Selon la Cour d'appel fédérale, comme dans les affaires citées ci-dessus, les revendications relatives à l'interface améliorée en cause dans l'affaire Core Wireless portent également sur une amélioration spécifique des capacités des appareils électroniques, et non sur une idée abstraite. Décision à la page 9 (« [m]ême si l'idée générique de résumer des informations existait certainement avant l'invention, ces revendications portent sur une manière particulière de résumer et de présenter des informations dans des appareils électroniques »).
La revendication comprend la caractéristique d'un « résumé de l'application accessible directement à partir du menu », que la Cour d'appel fédérale a jugé spécifier une «manière particulière à laquelle la fenêtre de résumé doit être accessible », c'est-à-dire une amélioration spécifique. Décision à la page 9 (italiques ajoutés). La revendication exige également la liste d'un ensemble limité de données dans la « fenêtre de résumé des applications », ce qui « restreint le type de données pouvant être affichées dans la fenêtre de résumé », grâce à la caractéristique selon laquelle « chacune des données de la liste peut être sélectionnée pour lancer l'application correspondante et permettre de voir les données sélectionnées dans l'application correspondante ». Décision à la page 9. La revendication comprend également une caractéristique selon laquelle « le résumé de l'application est affiché alors qu'une ou plusieurs applications sont dans un état non lancé », ce que la Cour d'appel fédérale a interprété comme exigeant que « les applications de l'appareil existent dans un état particulier ». Décision à la page 9. Dans l'ensemble, la Cour d'appel fédérale a estimé que ces caractéristiques « divulguent une manière spécifique d'afficher un ensemble limité d'informations à l'utilisateur, plutôt que d'utiliser des méthodes d'interface utilisateur conventionnelles pour afficher un index générique sur un ordinateur ». Décision à la page 9.

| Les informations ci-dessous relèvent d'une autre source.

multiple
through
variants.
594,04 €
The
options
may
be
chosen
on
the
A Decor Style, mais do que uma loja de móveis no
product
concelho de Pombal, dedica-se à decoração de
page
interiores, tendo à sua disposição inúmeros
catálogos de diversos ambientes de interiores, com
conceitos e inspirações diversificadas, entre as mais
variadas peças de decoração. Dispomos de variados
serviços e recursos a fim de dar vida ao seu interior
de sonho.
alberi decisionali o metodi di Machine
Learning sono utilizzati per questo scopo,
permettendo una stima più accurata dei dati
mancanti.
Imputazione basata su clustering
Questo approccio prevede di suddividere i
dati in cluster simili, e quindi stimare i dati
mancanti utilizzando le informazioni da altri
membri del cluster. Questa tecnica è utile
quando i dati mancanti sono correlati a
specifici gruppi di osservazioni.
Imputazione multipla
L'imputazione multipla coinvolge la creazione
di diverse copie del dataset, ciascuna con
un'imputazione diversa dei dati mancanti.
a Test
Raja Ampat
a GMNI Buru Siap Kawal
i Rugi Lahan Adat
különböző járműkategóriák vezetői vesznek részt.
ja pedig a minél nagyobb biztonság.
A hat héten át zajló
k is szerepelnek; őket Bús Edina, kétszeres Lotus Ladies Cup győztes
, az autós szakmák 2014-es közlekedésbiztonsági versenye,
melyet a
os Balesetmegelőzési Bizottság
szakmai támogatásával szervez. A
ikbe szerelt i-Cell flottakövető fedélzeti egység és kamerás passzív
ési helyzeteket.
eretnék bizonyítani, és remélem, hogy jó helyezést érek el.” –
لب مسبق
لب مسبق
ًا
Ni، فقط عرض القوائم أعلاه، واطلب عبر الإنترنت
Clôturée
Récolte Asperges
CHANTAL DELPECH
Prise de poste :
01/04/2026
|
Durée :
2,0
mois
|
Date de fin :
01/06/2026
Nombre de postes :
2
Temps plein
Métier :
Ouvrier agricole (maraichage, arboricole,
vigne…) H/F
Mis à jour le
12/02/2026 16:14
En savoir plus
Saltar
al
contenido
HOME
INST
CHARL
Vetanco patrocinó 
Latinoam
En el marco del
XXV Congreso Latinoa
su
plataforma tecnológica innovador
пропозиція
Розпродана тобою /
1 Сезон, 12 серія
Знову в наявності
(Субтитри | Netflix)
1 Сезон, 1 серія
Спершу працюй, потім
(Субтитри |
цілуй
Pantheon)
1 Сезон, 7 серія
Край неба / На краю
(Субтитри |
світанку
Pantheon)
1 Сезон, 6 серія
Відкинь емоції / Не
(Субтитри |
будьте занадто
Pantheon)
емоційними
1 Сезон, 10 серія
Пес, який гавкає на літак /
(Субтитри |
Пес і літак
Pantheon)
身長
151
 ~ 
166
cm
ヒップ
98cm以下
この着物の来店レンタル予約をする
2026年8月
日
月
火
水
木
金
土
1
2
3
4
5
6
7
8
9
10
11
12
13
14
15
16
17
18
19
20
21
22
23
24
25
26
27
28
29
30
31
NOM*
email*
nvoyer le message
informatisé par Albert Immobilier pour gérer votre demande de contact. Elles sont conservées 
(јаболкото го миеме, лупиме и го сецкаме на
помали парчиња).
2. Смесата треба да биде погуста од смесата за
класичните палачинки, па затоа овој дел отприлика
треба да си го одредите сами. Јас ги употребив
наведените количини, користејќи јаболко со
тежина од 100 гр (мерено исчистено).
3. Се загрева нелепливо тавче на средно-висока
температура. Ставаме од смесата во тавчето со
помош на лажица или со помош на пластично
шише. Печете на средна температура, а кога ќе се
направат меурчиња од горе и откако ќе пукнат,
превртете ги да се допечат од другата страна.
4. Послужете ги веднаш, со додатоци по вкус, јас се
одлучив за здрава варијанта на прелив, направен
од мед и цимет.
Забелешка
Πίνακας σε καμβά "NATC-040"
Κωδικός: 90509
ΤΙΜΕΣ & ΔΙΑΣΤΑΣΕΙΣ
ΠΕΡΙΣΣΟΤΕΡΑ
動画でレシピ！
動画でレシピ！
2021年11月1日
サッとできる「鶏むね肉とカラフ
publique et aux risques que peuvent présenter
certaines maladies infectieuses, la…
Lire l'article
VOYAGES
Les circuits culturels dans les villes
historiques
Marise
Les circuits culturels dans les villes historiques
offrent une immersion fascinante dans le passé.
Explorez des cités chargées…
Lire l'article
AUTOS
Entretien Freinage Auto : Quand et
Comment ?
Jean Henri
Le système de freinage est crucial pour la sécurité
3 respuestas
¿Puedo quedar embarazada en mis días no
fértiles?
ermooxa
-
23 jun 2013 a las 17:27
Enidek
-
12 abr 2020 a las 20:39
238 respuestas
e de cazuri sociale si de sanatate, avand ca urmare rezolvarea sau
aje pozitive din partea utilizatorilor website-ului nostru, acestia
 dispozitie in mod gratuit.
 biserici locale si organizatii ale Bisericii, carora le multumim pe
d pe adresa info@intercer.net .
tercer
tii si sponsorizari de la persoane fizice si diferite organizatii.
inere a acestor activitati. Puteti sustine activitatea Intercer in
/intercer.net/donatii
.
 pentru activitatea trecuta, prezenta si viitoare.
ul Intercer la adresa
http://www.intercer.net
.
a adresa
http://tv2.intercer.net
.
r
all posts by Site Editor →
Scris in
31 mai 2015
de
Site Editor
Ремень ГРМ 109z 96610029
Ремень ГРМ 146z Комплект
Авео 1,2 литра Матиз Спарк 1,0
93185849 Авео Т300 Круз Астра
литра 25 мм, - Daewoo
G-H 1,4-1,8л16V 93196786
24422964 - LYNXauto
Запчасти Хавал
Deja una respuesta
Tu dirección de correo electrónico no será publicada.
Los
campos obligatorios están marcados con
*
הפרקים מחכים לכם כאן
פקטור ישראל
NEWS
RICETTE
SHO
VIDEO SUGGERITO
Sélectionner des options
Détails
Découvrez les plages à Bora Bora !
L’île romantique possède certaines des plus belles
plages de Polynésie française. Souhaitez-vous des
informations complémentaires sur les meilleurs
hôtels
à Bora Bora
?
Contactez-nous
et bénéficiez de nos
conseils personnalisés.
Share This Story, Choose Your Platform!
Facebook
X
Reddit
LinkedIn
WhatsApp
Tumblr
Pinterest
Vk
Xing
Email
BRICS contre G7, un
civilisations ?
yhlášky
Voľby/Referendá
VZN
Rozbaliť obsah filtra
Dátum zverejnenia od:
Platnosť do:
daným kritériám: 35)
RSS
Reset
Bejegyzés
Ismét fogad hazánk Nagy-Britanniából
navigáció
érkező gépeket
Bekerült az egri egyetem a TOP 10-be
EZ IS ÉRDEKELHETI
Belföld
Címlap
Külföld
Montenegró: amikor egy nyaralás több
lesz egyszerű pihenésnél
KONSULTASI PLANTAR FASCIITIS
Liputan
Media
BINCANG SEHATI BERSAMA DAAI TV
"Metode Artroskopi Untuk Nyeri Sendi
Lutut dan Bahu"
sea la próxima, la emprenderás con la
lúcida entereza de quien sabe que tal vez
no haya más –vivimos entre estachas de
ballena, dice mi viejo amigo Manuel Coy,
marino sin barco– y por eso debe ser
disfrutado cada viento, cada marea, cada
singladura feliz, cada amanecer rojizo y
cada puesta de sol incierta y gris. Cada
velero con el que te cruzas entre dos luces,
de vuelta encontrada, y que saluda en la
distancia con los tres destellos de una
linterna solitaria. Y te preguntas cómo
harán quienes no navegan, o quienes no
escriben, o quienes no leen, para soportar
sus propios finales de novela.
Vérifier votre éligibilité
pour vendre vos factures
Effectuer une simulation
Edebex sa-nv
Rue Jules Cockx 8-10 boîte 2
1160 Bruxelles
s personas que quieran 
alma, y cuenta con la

Ainsi, les revendications ont été jugées analogues à celles en cause dans les affaires Enfish, Thales, Visual Memory et Finjan dans leur description d'une « amélioration spécifique par rapport aux systèmes antérieurs ». Décision à la page 9. La Cour d'appel fédérale a également consulté la spécification commune, qui expliquait en quoi l'interface revendiquée constituait une amélioration par rapport à l'état de la technique, afin de confirmer sa conclusion selon laquelle « les revendications portent sur une amélioration du fonctionnement des ordinateurs, en particulier ceux dotés de petits écrans ». Décision à la page 10.
Ainsi, Core Wireless fournit des indications sur la brevetabilité des revendications relatives aux interfaces logicielles, en particulier lorsque des arguments peuvent être avancés concernant des améliorations par rapport à l'état de la technique. Plus largement, Core Wireless constitue un autre repère que les parties à un litige doivent prendre en considération lorsqu'elles défendent ou contestent l'éligibilité d'un objet, à mesure que celle-ci évolue à travers la jurisprudence des cours d'appel.